*Work task:* A bare number is the expected answer: the count of lines in the data holding "speech".

_ _ _ _

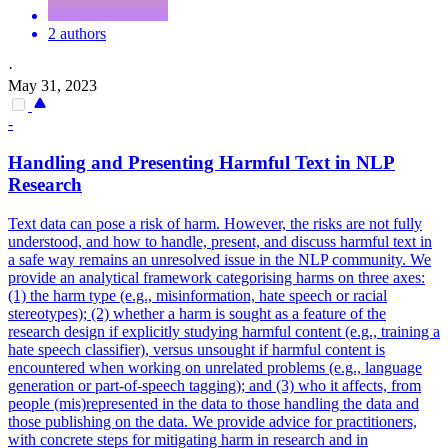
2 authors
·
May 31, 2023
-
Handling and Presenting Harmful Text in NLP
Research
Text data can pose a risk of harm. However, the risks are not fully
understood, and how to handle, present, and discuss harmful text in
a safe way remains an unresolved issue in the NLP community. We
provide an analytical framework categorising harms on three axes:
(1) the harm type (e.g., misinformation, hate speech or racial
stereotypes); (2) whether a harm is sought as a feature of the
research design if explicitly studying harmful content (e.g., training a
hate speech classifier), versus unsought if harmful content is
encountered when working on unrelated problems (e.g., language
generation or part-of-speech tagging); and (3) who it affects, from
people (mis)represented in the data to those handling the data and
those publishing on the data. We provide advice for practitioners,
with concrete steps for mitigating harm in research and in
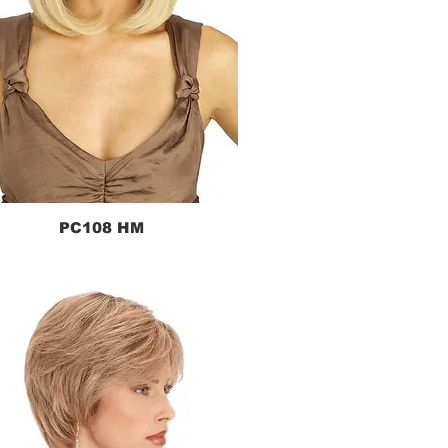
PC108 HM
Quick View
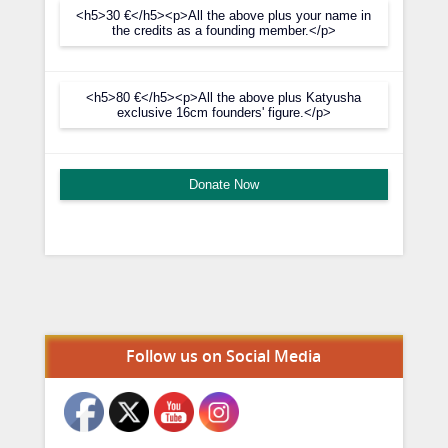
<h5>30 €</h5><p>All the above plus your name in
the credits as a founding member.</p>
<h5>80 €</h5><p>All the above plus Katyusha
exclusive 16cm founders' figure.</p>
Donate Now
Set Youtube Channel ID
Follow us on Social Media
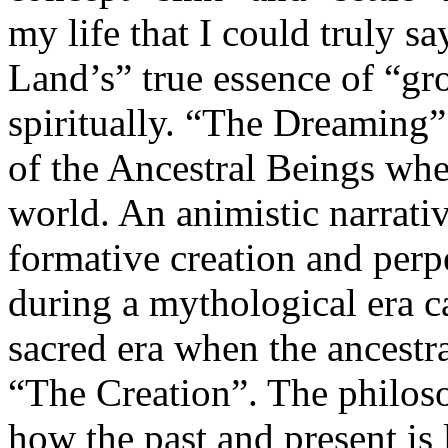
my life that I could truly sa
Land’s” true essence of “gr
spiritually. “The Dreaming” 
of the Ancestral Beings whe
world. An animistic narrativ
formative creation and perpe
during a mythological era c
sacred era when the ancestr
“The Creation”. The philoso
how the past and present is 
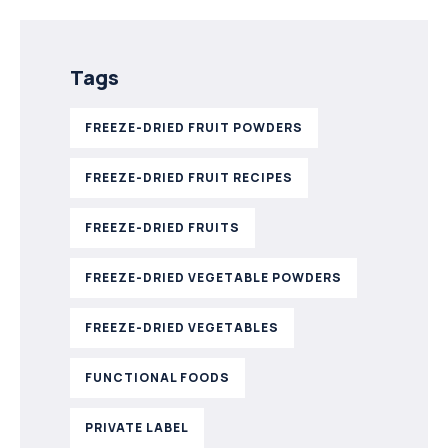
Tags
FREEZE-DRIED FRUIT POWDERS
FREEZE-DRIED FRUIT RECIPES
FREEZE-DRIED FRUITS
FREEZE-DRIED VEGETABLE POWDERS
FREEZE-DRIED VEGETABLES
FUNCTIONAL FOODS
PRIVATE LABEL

_ _ _ _

*The completed task:* 3